Data items:
== Segment start ==
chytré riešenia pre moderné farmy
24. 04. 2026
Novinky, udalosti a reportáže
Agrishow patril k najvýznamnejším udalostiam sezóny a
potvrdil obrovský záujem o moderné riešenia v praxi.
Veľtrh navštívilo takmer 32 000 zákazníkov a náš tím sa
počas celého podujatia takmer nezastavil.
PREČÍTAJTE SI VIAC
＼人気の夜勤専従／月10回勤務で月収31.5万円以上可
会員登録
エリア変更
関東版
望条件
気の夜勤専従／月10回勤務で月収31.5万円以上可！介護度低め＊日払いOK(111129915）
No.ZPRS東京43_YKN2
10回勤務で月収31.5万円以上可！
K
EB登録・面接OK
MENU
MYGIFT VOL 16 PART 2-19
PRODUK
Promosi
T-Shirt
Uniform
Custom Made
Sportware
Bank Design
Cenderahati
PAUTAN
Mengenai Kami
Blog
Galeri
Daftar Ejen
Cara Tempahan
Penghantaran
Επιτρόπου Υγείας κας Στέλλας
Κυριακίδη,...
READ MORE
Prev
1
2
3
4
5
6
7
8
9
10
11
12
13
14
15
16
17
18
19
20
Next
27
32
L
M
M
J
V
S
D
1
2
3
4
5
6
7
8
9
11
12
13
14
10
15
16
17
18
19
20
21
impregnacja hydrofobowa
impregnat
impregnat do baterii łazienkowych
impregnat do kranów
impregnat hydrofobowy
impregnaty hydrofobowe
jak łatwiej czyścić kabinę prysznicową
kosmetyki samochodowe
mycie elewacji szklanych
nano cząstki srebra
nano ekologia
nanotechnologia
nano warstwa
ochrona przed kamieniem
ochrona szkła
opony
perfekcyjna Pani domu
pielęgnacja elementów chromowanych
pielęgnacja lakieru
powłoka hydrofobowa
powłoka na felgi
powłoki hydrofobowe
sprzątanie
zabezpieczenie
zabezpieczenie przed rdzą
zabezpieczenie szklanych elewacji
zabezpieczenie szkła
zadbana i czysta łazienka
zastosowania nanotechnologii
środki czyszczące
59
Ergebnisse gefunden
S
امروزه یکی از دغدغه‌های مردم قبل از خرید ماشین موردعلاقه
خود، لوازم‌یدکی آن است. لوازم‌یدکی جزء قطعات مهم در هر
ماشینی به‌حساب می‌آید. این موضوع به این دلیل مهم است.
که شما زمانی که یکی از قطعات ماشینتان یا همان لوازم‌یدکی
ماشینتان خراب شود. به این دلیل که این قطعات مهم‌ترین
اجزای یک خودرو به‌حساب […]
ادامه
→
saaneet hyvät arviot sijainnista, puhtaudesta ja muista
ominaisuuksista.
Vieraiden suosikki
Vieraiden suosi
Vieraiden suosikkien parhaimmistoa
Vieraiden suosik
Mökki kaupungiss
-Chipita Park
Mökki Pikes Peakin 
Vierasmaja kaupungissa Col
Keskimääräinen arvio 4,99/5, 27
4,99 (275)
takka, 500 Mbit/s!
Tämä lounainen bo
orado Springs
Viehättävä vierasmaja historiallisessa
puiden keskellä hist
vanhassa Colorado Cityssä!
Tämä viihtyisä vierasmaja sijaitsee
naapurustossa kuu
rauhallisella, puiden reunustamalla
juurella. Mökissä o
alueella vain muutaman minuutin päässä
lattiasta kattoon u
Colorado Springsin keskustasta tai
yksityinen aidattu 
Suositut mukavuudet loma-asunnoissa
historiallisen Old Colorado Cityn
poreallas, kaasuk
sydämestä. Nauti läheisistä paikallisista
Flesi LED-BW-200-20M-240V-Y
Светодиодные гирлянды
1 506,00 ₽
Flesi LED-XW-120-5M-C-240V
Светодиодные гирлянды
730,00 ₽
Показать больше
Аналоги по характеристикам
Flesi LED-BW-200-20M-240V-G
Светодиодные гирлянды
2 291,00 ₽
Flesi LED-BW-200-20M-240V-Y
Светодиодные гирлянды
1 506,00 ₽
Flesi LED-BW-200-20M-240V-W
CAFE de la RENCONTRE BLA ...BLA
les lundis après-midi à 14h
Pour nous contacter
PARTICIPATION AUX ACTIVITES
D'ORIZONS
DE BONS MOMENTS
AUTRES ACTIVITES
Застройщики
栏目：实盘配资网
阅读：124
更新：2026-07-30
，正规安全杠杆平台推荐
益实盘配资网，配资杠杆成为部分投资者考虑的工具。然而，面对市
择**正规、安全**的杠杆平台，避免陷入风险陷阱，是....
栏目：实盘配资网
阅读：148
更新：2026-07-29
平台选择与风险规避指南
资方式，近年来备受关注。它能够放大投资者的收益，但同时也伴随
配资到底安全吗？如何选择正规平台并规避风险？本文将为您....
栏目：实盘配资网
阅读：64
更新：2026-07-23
== Segment end ==
Output every line of the records above word for word, keeping their original order and line breaks.

Response area.
chytré riešenia pre moderné farmy
24. 04. 2026
Novinky, udalosti a reportáže
Agrishow patril k najvýznamnejším udalostiam sezóny a
potvrdil obrovský záujem o moderné riešenia v praxi.
Veľtrh navštívilo takmer 32 000 zákazníkov a náš tím sa
počas celého podujatia takmer nezastavil.
PREČÍTAJTE SI VIAC
＼人気の夜勤専従／月10回勤務で月収31.5万円以上可
会員登録
エリア変更
関東版
望条件
気の夜勤専従／月10回勤務で月収31.5万円以上可！介護度低め＊日払いOK(111129915）
No.ZPRS東京43_YKN2
10回勤務で月収31.5万円以上可！
K
EB登録・面接OK
MENU
MYGIFT VOL 16 PART 2-19
PRODUK
Promosi
T-Shirt
Uniform
Custom Made
Sportware
Bank Design
Cenderahati
PAUTAN
Mengenai Kami
Blog
Galeri
Daftar Ejen
Cara Tempahan
Penghantaran
Επιτρόπου Υγείας κας Στέλλας
Κυριακίδη,...
READ MORE
Prev
1
2
3
4
5
6
7
8
9
10
11
12
13
14
15
16
17
18
19
20
Next
27
32
L
M
M
J
V
S
D
1
2
3
4
5
6
7
8
9
11
12
13
14
10
15
16
17
18
19
20
21
impregnacja hydrofobowa
impregnat
impregnat do baterii łazienkowych
impregnat do kranów
impregnat hydrofobowy
impregnaty hydrofobowe
jak łatwiej czyścić kabinę prysznicową
kosmetyki samochodowe
mycie elewacji szklanych
nano cząstki srebra
nano ekologia
nanotechnologia
nano warstwa
ochrona przed kamieniem
ochrona szkła
opony
perfekcyjna Pani domu
pielęgnacja elementów chromowanych
pielęgnacja lakieru
powłoka hydrofobowa
powłoka na felgi
powłoki hydrofobowe
sprzątanie
zabezpieczenie
zabezpieczenie przed rdzą
zabezpieczenie szklanych elewacji
zabezpieczenie szkła
zadbana i czysta łazienka
zastosowania nanotechnologii
środki czyszczące
59
Ergebnisse gefunden
S
امروزه یکی از دغدغه‌های مردم قبل از خرید ماشین موردعلاقه
خود، لوازم‌یدکی آن است. لوازم‌یدکی جزء قطعات مهم در هر
ماشینی به‌حساب می‌آید. این موضوع به این دلیل مهم است.
که شما زمانی که یکی از قطعات ماشینتان یا همان لوازم‌یدکی
ماشینتان خراب شود. به این دلیل که این قطعات مهم‌ترین
اجزای یک خودرو به‌حساب […]
ادامه
→
saaneet hyvät arviot sijainnista, puhtaudesta ja muista
ominaisuuksista.
Vieraiden suosikki
Vieraiden suosi
Vieraiden suosikkien parhaimmistoa
Vieraiden suosik
Mökki kaupungiss
-Chipita Park
Mökki Pikes Peakin 
Vierasmaja kaupungissa Col
Keskimääräinen arvio 4,99/5, 27
4,99 (275)
takka, 500 Mbit/s!
Tämä lounainen bo
orado Springs
Viehättävä vierasmaja historiallisessa
puiden keskellä hist
vanhassa Colorado Cityssä!
Tämä viihtyisä vierasmaja sijaitsee
naapurustossa kuu
rauhallisella, puiden reunustamalla
juurella. Mökissä o
alueella vain muutaman minuutin päässä
lattiasta kattoon u
Colorado Springsin keskustasta tai
yksityinen aidattu 
Suositut mukavuudet loma-asunnoissa
historiallisen Old Colorado Cityn
poreallas, kaasuk
sydämestä. Nauti läheisistä paikallisista
Flesi LED-BW-200-20M-240V-Y
Светодиодные гирлянды
1 506,00 ₽
Flesi LED-XW-120-5M-C-240V
Светодиодные гирлянды
730,00 ₽
Показать больше
Аналоги по характеристикам
Flesi LED-BW-200-20M-240V-G
Светодиодные гирлянды
2 291,00 ₽
Flesi LED-BW-200-20M-240V-Y
Светодиодные гирлянды
1 506,00 ₽
Flesi LED-BW-200-20M-240V-W
CAFE de la RENCONTRE BLA ...BLA
les lundis après-midi à 14h
Pour nous contacter
PARTICIPATION AUX ACTIVITES
D'ORIZONS
DE BONS MOMENTS
AUTRES ACTIVITES
Застройщики
栏目：实盘配资网
阅读：124
更新：2026-07-30
，正规安全杠杆平台推荐
益实盘配资网，配资杠杆成为部分投资者考虑的工具。然而，面对市
择**正规、安全**的杠杆平台，避免陷入风险陷阱，是....
栏目：实盘配资网
阅读：148
更新：2026-07-29
平台选择与风险规避指南
资方式，近年来备受关注。它能够放大投资者的收益，但同时也伴随
配资到底安全吗？如何选择正规平台并规避风险？本文将为您....
栏目：实盘配资网
阅读：64
更新：2026-07-23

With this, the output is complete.